The usual solutions to this is to add oneself to the dialup group, or mess around in /etc/udev/rules.d/99-arduino.rules.
None of these worked for me. However Arduino is able to program the micros fine if I run it as root, which clued me into that fact that there is some finite time between the kernel creating /dev/ttyACM0 and udev rules having effect. Specifically, udevd is a userspace daemon, and therefore necessary runs sometime after the kernel as created the relevant device node.
The problem is thus: Arduino IDE opens /dev/ttyACM0 at 1200bps and immediately closes it. This is causes the ATmega32u4 to reset itself, causing the serial port to disappear. When the bootloader runs, it presents itself as a usb-serial device, and /dev/ttyACM0 appears again. Reappearance of /dev/ttyACM0 causes the Arduino IDE to launch avrdude, which immediately tries to open /dev/ttyACM0 and fails because udev hasn't had time to process all the rules and assign the correct permissions etc.

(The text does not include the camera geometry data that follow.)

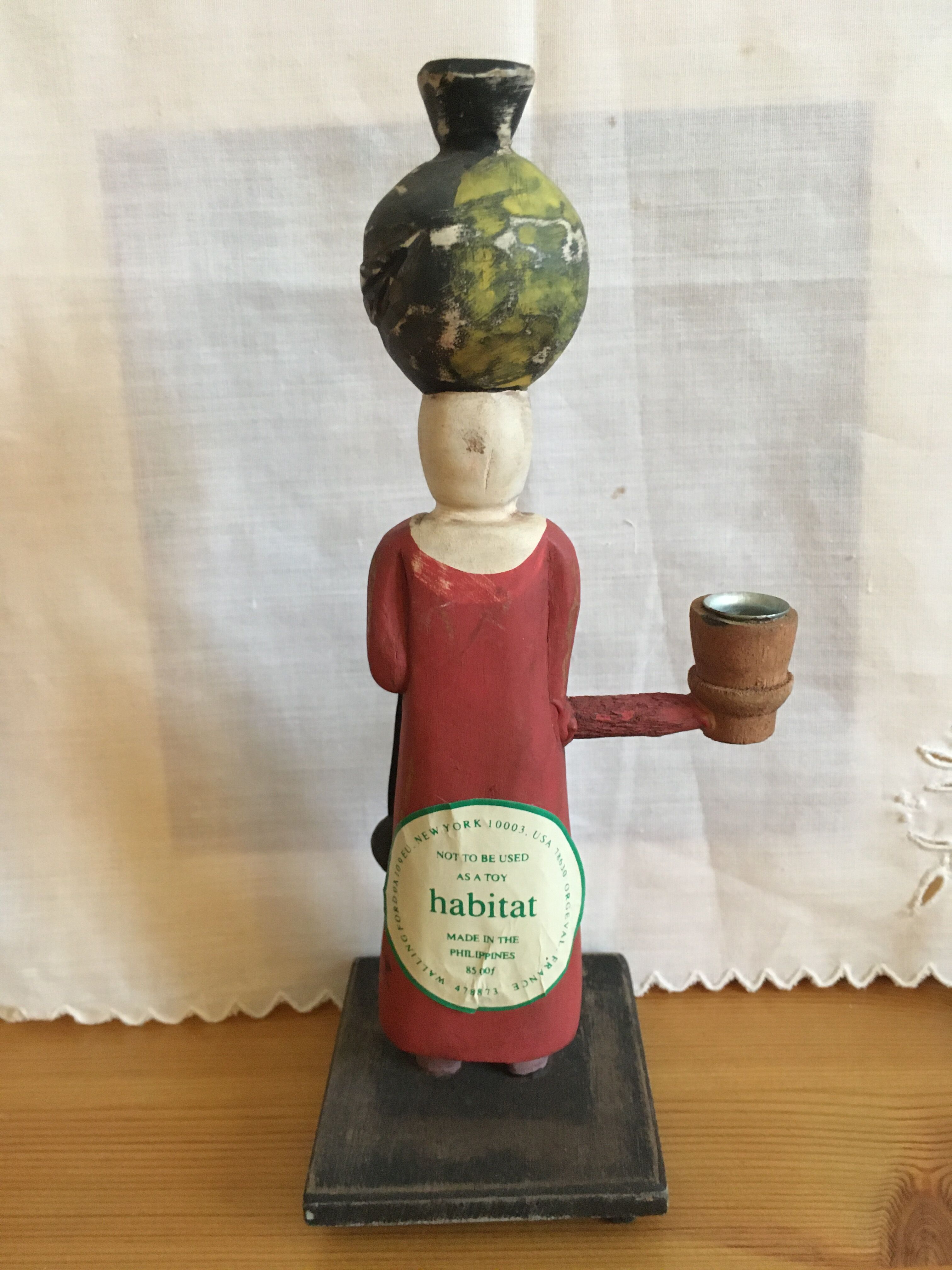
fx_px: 1063
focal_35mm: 29
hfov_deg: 48.2
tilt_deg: -21.3
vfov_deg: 61.7
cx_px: 476
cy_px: 635
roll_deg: +2.1
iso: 200
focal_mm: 4.15
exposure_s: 1/17
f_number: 2.2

The solution then is to introduce a delay before running avrdude, or even better, let udev let us known when it is done, which is much more robust. This can be done using
udevadm settle -t 1
Which waits for the udev to "settle", and the -t 1 specifies a maximum wait time of 1 second.

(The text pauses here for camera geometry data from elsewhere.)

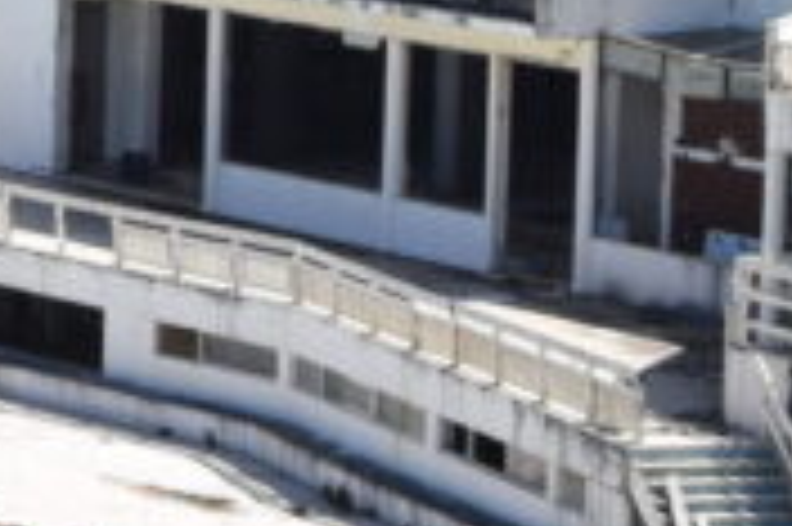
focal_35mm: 292
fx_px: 6418
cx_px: -418
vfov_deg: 4.7
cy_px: -216
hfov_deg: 7.0
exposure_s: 1/400
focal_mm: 30
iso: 200
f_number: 10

I hit upon the idea of wrapping avrdude in a shellscript and then adding the above line before avrdude, and that was when I discovered that hardware/tools/avr/bin/avrdude is already a shellscript! This made things much easier.
My Arduino IDE's avrdude script now looks like:
$ cat hardware/tools/avr/bin/avrdude #!/bin/bash udevadm settle -t 1 export LD_LIBRARY_PATH="`dirname "$0"`/../lib/" exec -a "$0" "`dirname "$0"`/avrdude_bin" "$@"
Programming of Arduino Micro and SparkFun Pro Mini is now flawless under Xubuntu 15.10.